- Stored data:
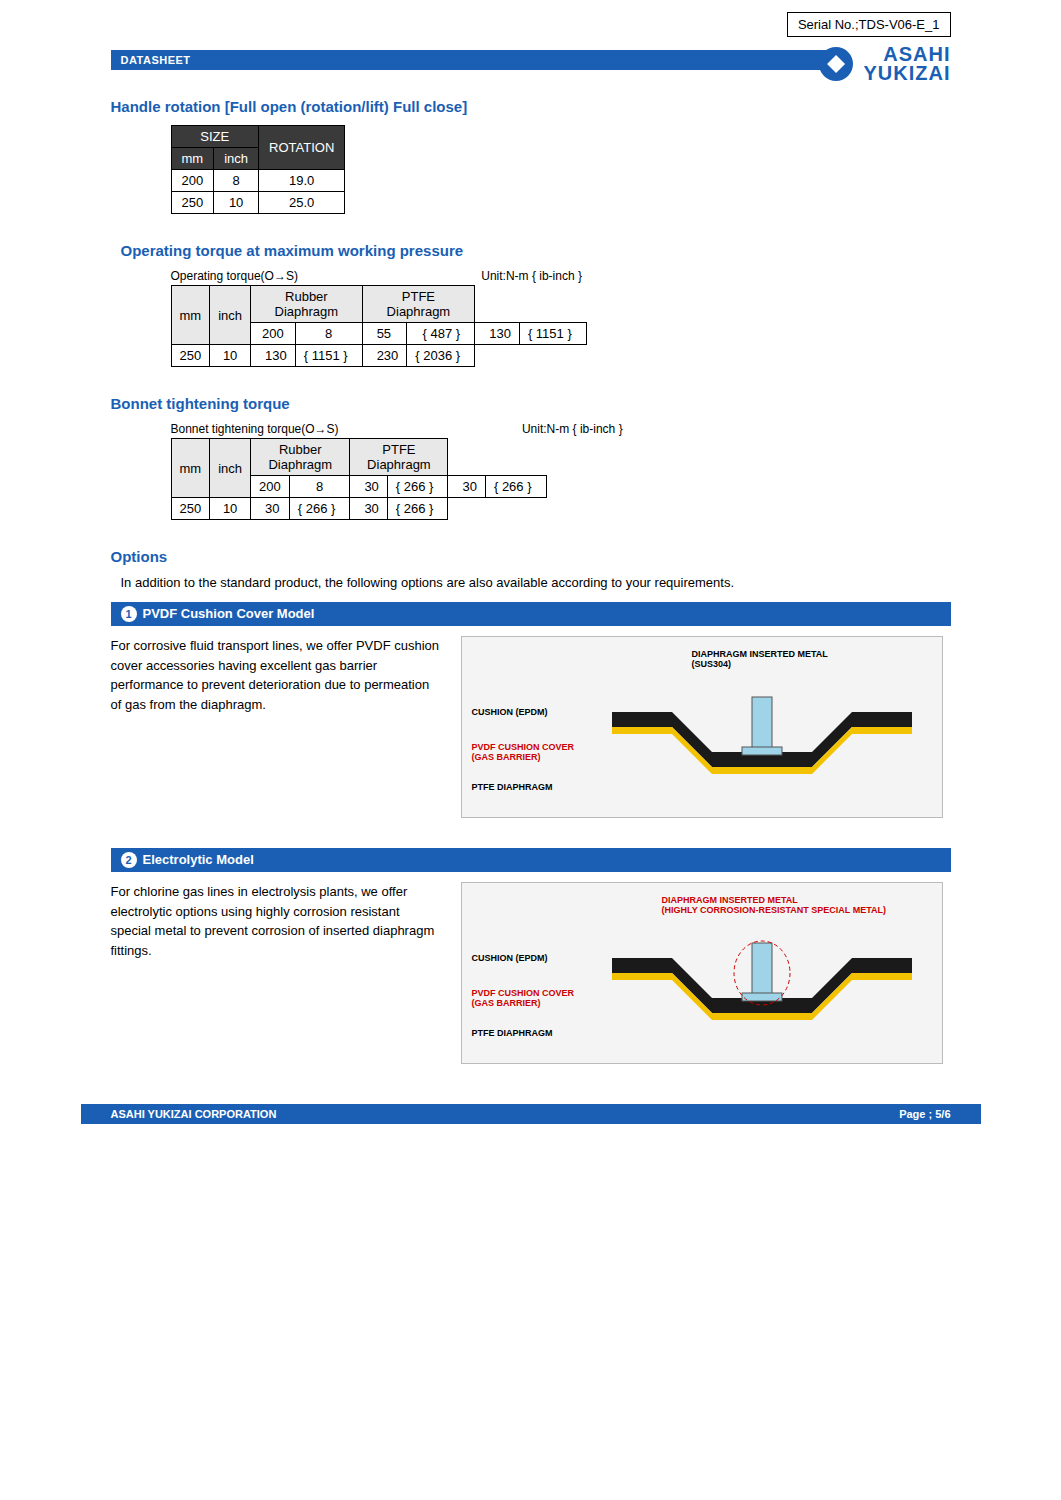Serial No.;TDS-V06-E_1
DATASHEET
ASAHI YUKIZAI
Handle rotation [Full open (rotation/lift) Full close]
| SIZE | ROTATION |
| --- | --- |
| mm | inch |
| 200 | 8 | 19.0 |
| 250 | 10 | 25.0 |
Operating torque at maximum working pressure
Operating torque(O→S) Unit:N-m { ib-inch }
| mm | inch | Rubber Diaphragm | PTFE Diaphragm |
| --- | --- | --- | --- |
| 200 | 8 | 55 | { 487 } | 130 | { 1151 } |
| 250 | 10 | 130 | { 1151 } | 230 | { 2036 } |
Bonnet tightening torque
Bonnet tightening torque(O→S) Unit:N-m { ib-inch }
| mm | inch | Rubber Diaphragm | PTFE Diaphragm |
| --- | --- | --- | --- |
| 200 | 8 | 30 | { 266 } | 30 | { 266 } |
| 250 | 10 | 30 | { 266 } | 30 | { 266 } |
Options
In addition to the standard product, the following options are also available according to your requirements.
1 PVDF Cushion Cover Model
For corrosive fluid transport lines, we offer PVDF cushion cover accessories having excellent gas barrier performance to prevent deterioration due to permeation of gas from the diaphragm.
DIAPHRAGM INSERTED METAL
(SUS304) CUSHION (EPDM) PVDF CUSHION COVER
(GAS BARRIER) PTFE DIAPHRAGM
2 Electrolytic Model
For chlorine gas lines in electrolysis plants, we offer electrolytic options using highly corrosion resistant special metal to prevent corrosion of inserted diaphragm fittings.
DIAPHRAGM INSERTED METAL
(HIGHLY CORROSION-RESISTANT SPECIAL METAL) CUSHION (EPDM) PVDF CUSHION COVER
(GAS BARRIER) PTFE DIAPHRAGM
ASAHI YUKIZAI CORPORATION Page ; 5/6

- WORK INSTRUCTION:
A faithful copy of every entry is needed, omitting each image.

- ANSWER SPACE:
Serial No.;TDS-V06-E_1
DATASHEET
ASAHI YUKIZAI
Handle rotation [Full open (rotation/lift) Full close]
| SIZE | ROTATION |
| --- | --- |
| mm | inch |
| 200 | 8 | 19.0 |
| 250 | 10 | 25.0 |
Operating torque at maximum working pressure
Operating torque(O→S) Unit:N-m { ib-inch }
| mm | inch | Rubber Diaphragm | PTFE Diaphragm |
| --- | --- | --- | --- |
| 200 | 8 | 55 | { 487 } | 130 | { 1151 } |
| 250 | 10 | 130 | { 1151 } | 230 | { 2036 } |
Bonnet tightening torque
Bonnet tightening torque(O→S) Unit:N-m { ib-inch }
| mm | inch | Rubber Diaphragm | PTFE Diaphragm |
| --- | --- | --- | --- |
| 200 | 8 | 30 | { 266 } | 30 | { 266 } |
| 250 | 10 | 30 | { 266 } | 30 | { 266 } |
Options
In addition to the standard product, the following options are also available according to your requirements.
1 PVDF Cushion Cover Model
For corrosive fluid transport lines, we offer PVDF cushion cover accessories having excellent gas barrier performance to prevent deterioration due to permeation of gas from the diaphragm.
DIAPHRAGM INSERTED METAL
(SUS304) CUSHION (EPDM) PVDF CUSHION COVER
(GAS BARRIER) PTFE DIAPHRAGM
2 Electrolytic Model
For chlorine gas lines in electrolysis plants, we offer electrolytic options using highly corrosion resistant special metal to prevent corrosion of inserted diaphragm fittings.
DIAPHRAGM INSERTED METAL
(HIGHLY CORROSION-RESISTANT SPECIAL METAL) CUSHION (EPDM) PVDF CUSHION COVER
(GAS BARRIER) PTFE DIAPHRAGM
ASAHI YUKIZAI CORPORATION Page ; 5/6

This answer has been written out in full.